October 7, 1845


“Varmints.” — According to the following extract of a letter, written by a friend – an officer of the army at Corpus Christi – the post occupied by Gen. Taylor’s “Army of Occupation” cannot be particularly desirable.  But to the extract, which is dated


7th Infantry Camp,

Corpus Christi, Texas, Sept. 3, 1845.


Florida may be the “land of promise,” but Texas is the land of “varmints.”  In clearing the ground to pitch my tent, I killed a water moccasin; about 3 o’clock in the morning I was wakened up by the barking of a dog; he had just run a rattlesnake out of my neighbor’s tent, when the rattling and barking aroused me – 9 rattles – captured.  I again lay down, and when day broke, a yellow-necked lizard was cocking his eye cunningly at me from the ridge pole of my tent.  I sprang up, seized my boot to despatch him, when lo!
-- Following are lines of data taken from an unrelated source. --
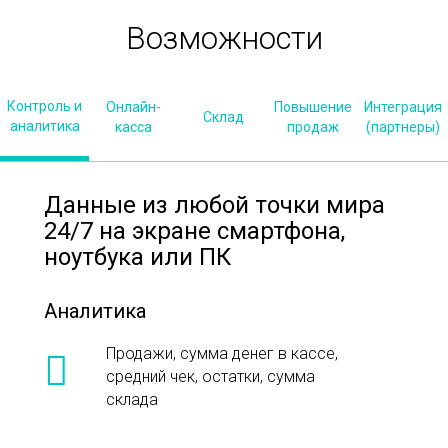
Возможности
Контроль и
Онлайн-
Повышение
Интеграция
Склад
аналитика
касса
продаж
(партнеры)
Данные из любой точки мира
24/7 на экране смартфона,
ноутбука или ПК
Аналитика
Продажи, сумма денег в кассе,
средний чек, остатки, сумма
склада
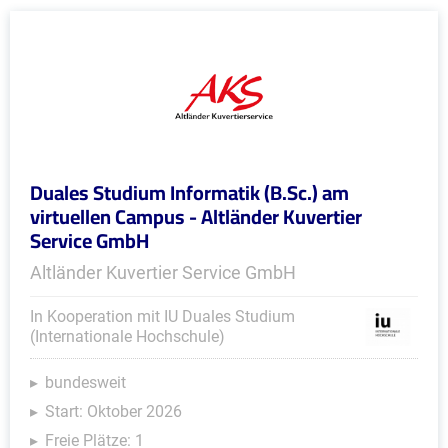
Duales Studium Informatik (B.Sc.) am
virtuellen Campus - Altländer Kuvertier
Service GmbH
Altländer Kuvertier Service GmbH
In Kooperation mit IU Duales Studium
(Internationale Hochschule)
bundesweit
Start: Oktober 2026
Freie Plätze: 1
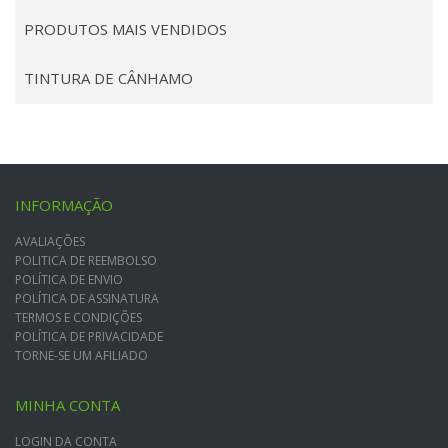
PRODUTOS MAIS VENDIDOS
TINTURA DE CÂNHAMO
INFORMAÇÃO
AVALIAÇÕES
POLITICA DE REEMBOLSO
POLÍTICA DE ENVIO
POLÍTICA DE ASSINATURA
TERMOS E CONDIÇÕES
POLÍTICA DE PRIVACIDADE
TORNE-SE UM AFILIADO
MINHA CONTA
LOGIN DA CONTA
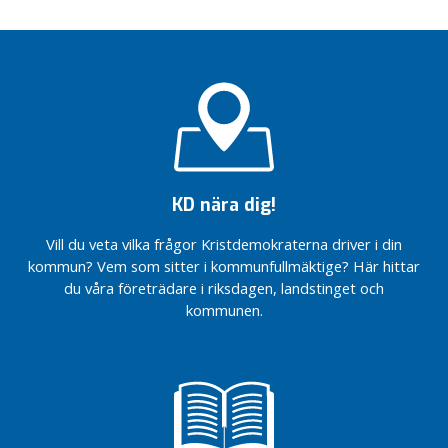
m
K
r
i
s
t
d
e
m
o
KD nära dig!
k
r
Vill du veta vilka frågor Kristdemokraterna driver i din
a
kommun? Vem som sitter i kommunfullmäktige? Här hittar
t
du våra företrädare i riksdagen, landstinget och
e
kommunen.
r
n
a
V
å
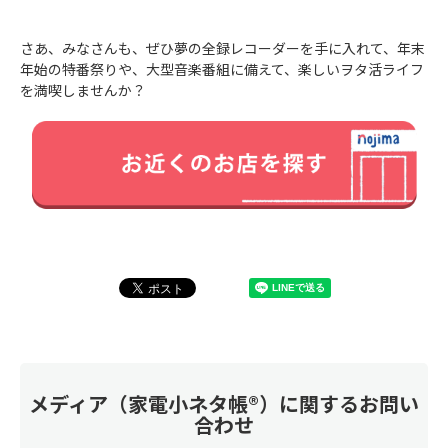
さあ、みなさんも、ぜひ夢の全録レコーダーを手に入れて、年末
年始の特番祭りや、大型音楽番組に備えて、楽しいヲタ活ライフ
を満喫しませんか？
メディア（家電小ネタ帳®）に関するお問い
合わせ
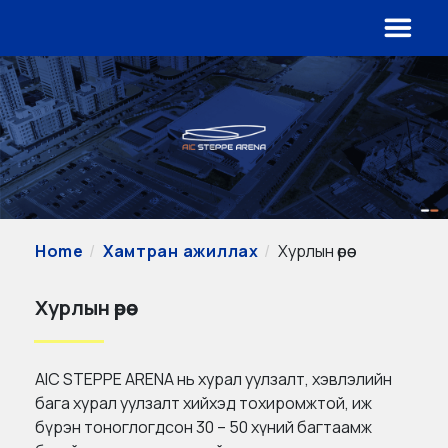
Home
Хамтран ажиллах
Хурлын өрөө
Хурлын өрөө
AIC STEPPE ARENA нь хурал уулзалт, хэвлэлийн
бага хурал уулзалт хийхэд тохиромжтой, иж
бүрэн тоноглогдсон 30 – 50 хүний багтаамж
Out the boot dropped a tarantula!  Exhausted from fright and fatigue, I sunk back in a chair; but no sooner down than I was compelled rapidly to abandon the position, having been stung in the rear by a scorpion!


Our friend was certainly very unfortunate.  Because the above mishaps, he lost a valuable dog by a shark.  The dog had jumped overboard from a boat, to follow his master to the shore, when the voracious monster caught him.